Wo ein Wille ist, da ist auch eine Videokonferenz mit Schülern

Darüber hinaus gibt es allerdings auch in Deutschland ganz tolle Leuchtturmprojekte, welche bereits seit Jahren absolut konsequent und erfolgreich, auf das digitale Lernen setzen. Meist sind dies jedoch Privatschulen, welche sich auch durch ein jährliches Schulgeld finanzieren. Einige werden nun ganz spontan unken, dass man diese Dinge wohl nicht mit dem öffentlichen Schulsystem vergleichen kann. Jedoch mit dem gerade erst durch die Bundesregierung beschlossenen Sofortprogramm für Schulen, werden satte 550 Millionen Euro vornehmlich für die Beschaffung von Endgeräten zur Verfügung gestellt. Dass man damit zumindest ein oder zwei Punkte auf der obigen “Mängelliste” in Richtung Digitalisierung des Lernens abhaken kann, verspricht zwar noch keine Wunder (und kommt viel zu spät), aber man hat offenbar erkannt, dass man vom privaten Schulsektor lernen kann. Denn dort ist bereits heute möglich, was man sich im staatlichen System noch hart erkämpfen muss.

Videokonferenz mit Schülern Pin
Gerade die Kleinsten brauchen beim Lernen ganz viel aktive Unterstüzung (Bild: © famveldman / Adobe Stock)

Ein wirklich spannendes Beispiel wäre die Sekundarstufe der Klax Schule in Berlin-Pankow. Dort lehrt man mit erhabener Leichtigkeit, bereits ab der ersten Klasse, auch mit der Unterstützung durch Computer und digitaler Medien.
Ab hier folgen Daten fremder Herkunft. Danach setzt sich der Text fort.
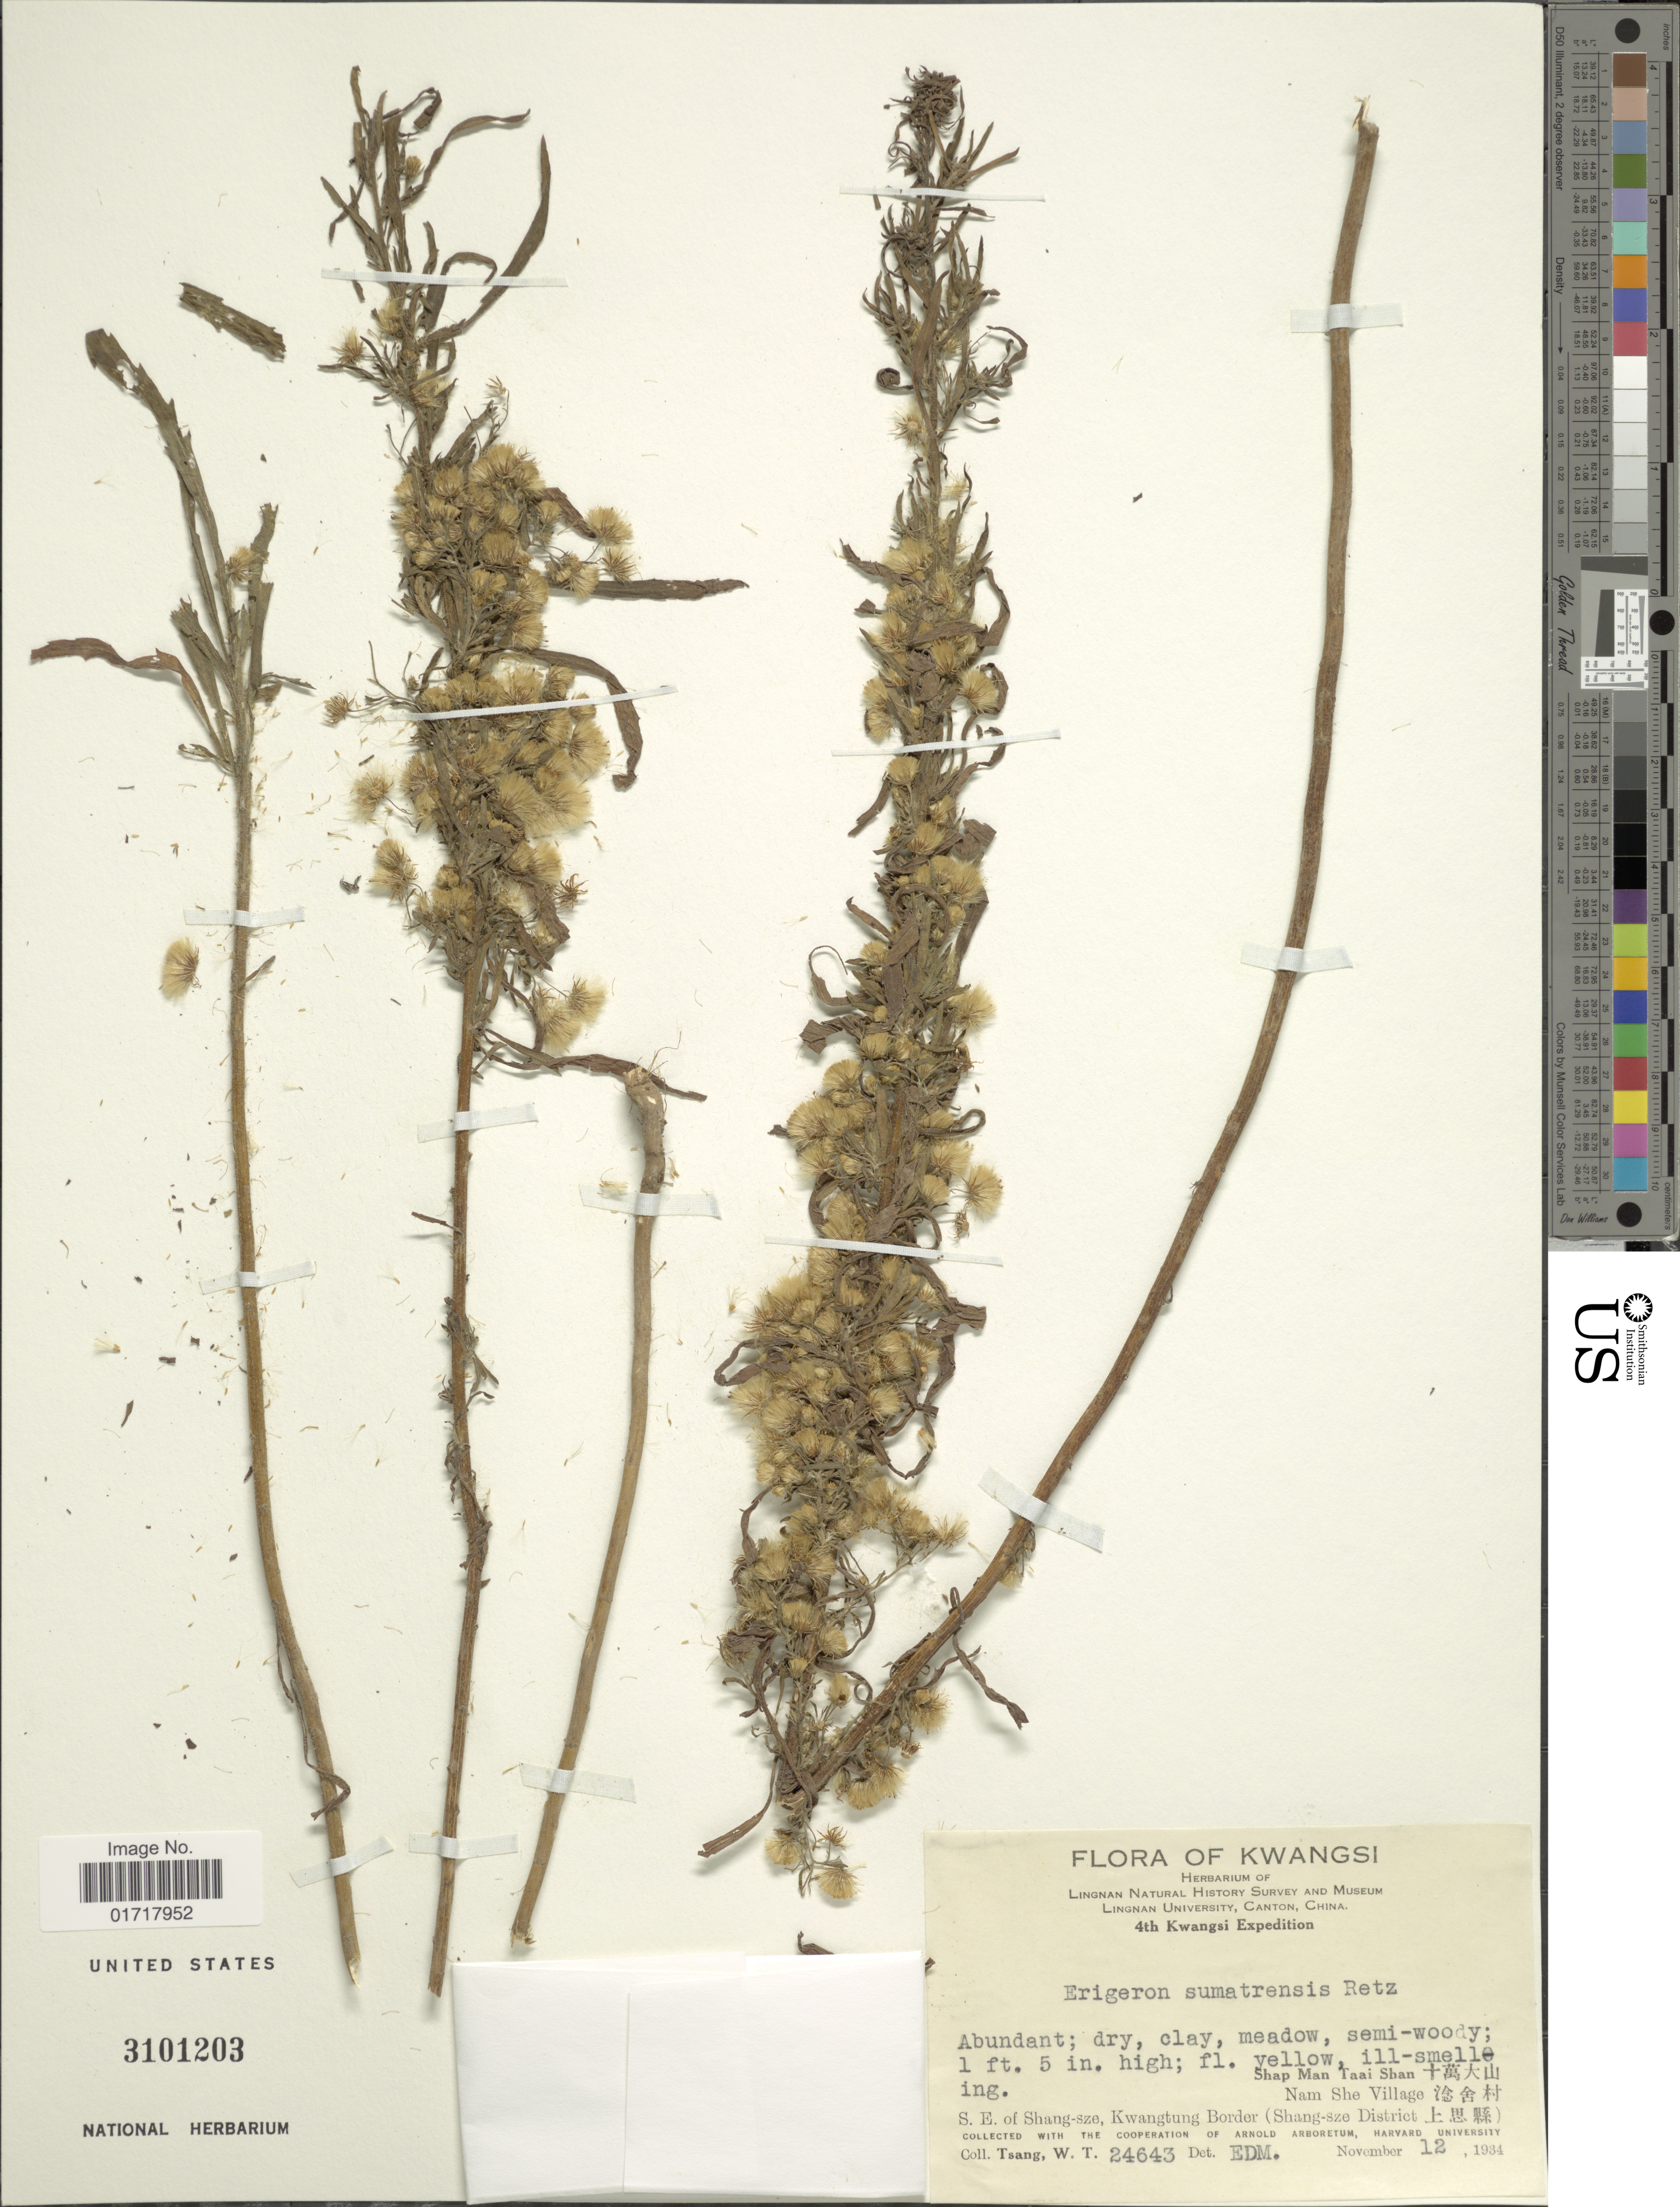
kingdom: Plantae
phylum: Tracheophyta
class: Magnoliopsida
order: Asterales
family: Asteraceae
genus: Conyza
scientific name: Conyza sumatrensis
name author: (Retz.) E. Walker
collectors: W. T. Tsang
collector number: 24643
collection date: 1934-11-12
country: China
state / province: Guangxi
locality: Kwangsi, Shap Man Taai Shan X, Nam She Village X. S.E. of Shang-sze, Kwangtung Border (Shang-sze District X).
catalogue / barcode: US 3101203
Ab dem fünften Schuljahr geht es für die Schüler an die ersten einfachen Erfahrungen mit Programmiersprachen. Während der Schließzeiten der vergangenen Monate waren die dortigen Schüler/innen bestens vernetzt und umsorgt. Jeden morgen gab es digitale Meetings, in denen Tages- und Wochenziele besprochen wurden. Darüber hinaus waren Lernbegleiter/innen ganztägig für die Kinder und Jugendlichen erreichbar. Es gibt also Orte (auch in Deutschland), an denen vernetztes digitales Lernen, hervorragend funktionieren kann.

Achtung: hier entsteht ein frisches Bildungssystem

Mit Blick auf das nach den Sommerferien startende Schuljahr, haben Eltern jedoch leider allen Grund, mit gemischten Gefühlen zu kämpfen. Wir wissen nun, dass überfällige Dinge angeschoben werden. Aber wir wissen auch, dass ein Haus aus vielen Steinen gebaut wird – und die ursprünglich geplanten Bauzeiten oft nicht eingehalten werden. Hoffen wir das Beste für die vielen ehrlich motivierten Lehrer/innen und Schüler/innen. Bundesweit.